Lo spettacolo, per lui, era come un concerto e se c’era una battuta che non andava bene anche la più stupida l’intero lavoro si bloccava fin quando tutto non diventava armonicamente perfetto al costo di provare senza sosta. Mi ricordo mattine e pomeriggi trascorsi a studiare senza sosta. I copioni erano dei campi di battaglia. Per lui non esisteva la stanchezza, poteva provare tutta la notte senza sosta, cosa che si aspettava anche dagli altri. Il teatro non era un lavoro, ma una passione senza limiti. Mia madre diceva che l’unica cosa di cui si sentiva realmente tradita da suo marito era il teatro, per il quale avrebbe dimenticato tutto“.

Era scaramantico?

Molto. Io non potevo indossare nulla di viola, lilla o blu. Aveva delle sue manie anche se prima di entrare in scena non faceva nessun gesto scaramantico. In camerino aveva delle foto a cui teneva particolarmente e piccoli oggetti a lui familiari come un piccolo cuore rosso che gli avevo cucito da piccola“.
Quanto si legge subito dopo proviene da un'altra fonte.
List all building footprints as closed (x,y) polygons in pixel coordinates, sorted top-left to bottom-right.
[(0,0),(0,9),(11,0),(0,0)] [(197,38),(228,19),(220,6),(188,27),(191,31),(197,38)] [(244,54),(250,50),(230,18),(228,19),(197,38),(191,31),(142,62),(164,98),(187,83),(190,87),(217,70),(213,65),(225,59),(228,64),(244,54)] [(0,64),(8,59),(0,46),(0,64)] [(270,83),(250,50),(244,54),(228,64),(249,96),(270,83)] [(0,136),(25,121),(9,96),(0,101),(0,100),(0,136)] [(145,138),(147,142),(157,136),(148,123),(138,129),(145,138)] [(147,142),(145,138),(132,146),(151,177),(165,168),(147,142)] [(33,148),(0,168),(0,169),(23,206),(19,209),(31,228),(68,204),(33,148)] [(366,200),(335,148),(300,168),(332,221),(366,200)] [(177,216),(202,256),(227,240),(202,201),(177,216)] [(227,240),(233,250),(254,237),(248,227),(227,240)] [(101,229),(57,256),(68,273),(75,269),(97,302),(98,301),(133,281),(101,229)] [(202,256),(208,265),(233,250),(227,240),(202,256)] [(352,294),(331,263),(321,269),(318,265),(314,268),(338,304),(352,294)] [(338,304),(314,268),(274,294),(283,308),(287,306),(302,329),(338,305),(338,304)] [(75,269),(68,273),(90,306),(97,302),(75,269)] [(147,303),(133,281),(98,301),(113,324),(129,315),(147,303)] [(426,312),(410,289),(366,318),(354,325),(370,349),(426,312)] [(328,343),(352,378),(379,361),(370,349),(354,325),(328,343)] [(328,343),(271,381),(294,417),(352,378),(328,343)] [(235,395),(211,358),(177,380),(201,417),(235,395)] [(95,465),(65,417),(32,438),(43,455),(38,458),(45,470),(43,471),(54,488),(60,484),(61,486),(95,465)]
Quanto è pesato il cognome Ferro nella sua vita?

Da adolescente non è stato semplice essere identificata quasi sempre come la figlia di Turi Ferro. Da adulta ho compreso l’importanza di essere sua figlia. Non sono mai stata in nessun modo avvantaggiata da lui o raccomandata, anche perché conoscendolo era assolutamente impensabile solo l’idea“.

Ha qualche rimpianto, qualcosa che non è riuscita a fare con lui?

È morto subito dopo il mio diploma e non abbiamo mai avuto, purtroppo, modo di recitare insieme. Sono orgogliosa di avere avuto un padre così con il quale non mi voglio né misurare né paragonare perché non avrebbe senso e sarebbe come perdere in partenza“.

Francesca Ferro come vede l’attuale futuro del teatro?

Sono un’ottimista e credo che dopo questa guerra che stiamo vivendo ci sarà una rinascita. Proprio come nel dopoguerra ricostruiremo il teatro magari con nuove forme e nuove spinte. Le persone hanno voglia di nutrirsi di bellezza e gli attori dopo questo fermo forzato avranno voglia di esprimersi al massimo. Aspettiamo la primavera nella speranza che si possa ritornare alla normalità“.